■ **SOURCE DATA**
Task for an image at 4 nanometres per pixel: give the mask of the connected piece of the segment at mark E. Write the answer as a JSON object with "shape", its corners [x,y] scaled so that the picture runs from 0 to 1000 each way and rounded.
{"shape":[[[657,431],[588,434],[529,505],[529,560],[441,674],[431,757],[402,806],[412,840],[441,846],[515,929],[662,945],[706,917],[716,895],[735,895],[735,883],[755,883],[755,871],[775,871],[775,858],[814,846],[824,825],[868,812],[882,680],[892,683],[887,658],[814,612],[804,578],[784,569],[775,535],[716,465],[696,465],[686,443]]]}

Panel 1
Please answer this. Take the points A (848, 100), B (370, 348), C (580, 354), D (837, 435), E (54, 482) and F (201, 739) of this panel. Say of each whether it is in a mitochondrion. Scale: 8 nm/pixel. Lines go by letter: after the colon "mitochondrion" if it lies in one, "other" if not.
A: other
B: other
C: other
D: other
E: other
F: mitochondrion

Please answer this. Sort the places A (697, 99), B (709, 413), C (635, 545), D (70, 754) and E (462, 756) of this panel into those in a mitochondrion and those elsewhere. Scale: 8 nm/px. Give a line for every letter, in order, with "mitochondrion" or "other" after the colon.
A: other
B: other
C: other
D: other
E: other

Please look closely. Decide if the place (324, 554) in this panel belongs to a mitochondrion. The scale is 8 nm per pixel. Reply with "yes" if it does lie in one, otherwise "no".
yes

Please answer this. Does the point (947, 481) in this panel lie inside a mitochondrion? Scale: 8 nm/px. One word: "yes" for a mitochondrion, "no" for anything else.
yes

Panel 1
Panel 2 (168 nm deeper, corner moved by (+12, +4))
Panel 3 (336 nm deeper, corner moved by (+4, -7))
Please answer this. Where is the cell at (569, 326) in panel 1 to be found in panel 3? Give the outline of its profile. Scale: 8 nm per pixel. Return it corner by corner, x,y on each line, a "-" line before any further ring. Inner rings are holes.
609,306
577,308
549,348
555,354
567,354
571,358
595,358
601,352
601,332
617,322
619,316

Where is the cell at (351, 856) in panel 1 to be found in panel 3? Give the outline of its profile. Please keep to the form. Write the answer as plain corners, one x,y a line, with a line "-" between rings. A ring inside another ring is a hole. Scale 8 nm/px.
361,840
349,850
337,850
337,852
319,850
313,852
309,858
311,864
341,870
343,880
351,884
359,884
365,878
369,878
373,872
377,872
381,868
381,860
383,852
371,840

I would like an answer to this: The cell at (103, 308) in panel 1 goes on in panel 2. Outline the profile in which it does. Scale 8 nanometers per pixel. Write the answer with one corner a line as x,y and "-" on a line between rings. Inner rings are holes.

■ **WHAT YOU WILL DO**
Give the data back exactly as it stands.

■ **EXPECTED ANSWER**
Task for an image at 4 nanometres per pixel: give the mask of the connected piece of the segment at mark E. Write the answer as a JSON object with "shape", its corners [x,y] scaled so that the picture runs from 0 to 1000 each way and rounded.
{"shape":[[[657,431],[588,434],[529,505],[529,560],[441,674],[431,757],[402,806],[412,840],[441,846],[515,929],[662,945],[706,917],[716,895],[735,895],[735,883],[755,883],[755,871],[775,871],[775,858],[814,846],[824,825],[868,812],[882,680],[892,683],[887,658],[814,612],[804,578],[784,569],[775,535],[716,465],[696,465],[686,443]]]}

Panel 1
Please answer this. Take the points A (848, 100), B (370, 348), C (580, 354), D (837, 435), E (54, 482) and F (201, 739) of this panel. Say of each whether it is in a mitochondrion. Scale: 8 nm/pixel. Lines go by letter: after the colon "mitochondrion" if it lies in one, "other" if not.
A: other
B: other
C: other
D: other
E: other
F: mitochondrion

Please answer this. Sort the places A (697, 99), B (709, 413), C (635, 545), D (70, 754) and E (462, 756) of this panel into those in a mitochondrion and those elsewhere. Scale: 8 nm/px. Give a line for every letter, in order, with "mitochondrion" or "other" after the colon.
A: other
B: other
C: other
D: other
E: other

Please look closely. Decide if the place (324, 554) in this panel belongs to a mitochondrion. The scale is 8 nm per pixel. Reply with "yes" if it does lie in one, otherwise "no".
yes

Please answer this. Does the point (947, 481) in this panel lie inside a mitochondrion? Scale: 8 nm/px. One word: "yes" for a mitochondrion, "no" for anything else.
yes

Panel 1
Panel 2 (168 nm deeper, corner moved by (+12, +4))
Panel 3 (336 nm deeper, corner moved by (+4, -7))
Please answer this. Where is the cell at (569, 326) in panel 1 to be found in panel 3? Give the outline of its profile. Scale: 8 nm per pixel. Return it corner by corner, x,y on each line, a "-" line before any further ring. Inner rings are holes.
609,306
577,308
549,348
555,354
567,354
571,358
595,358
601,352
601,332
617,322
619,316

Where is the cell at (351, 856) in panel 1 to be found in panel 3? Give the outline of its profile. Please keep to the form. Write the answer as plain corners, one x,y a line, with a line "-" between rings. A ring inside another ring is a hole. Scale 8 nm/px.
361,840
349,850
337,850
337,852
319,850
313,852
309,858
311,864
341,870
343,880
351,884
359,884
365,878
369,878
373,872
377,872
381,868
381,860
383,852
371,840

I would like an answer to this: The cell at (103, 308) in panel 1 goes on in panel 2. Outline the profile in which it does. Scale 8 nanometers per pixel. Write the answer with one corner a line as x,y and "-" on a line between rings. Inner rings are holes.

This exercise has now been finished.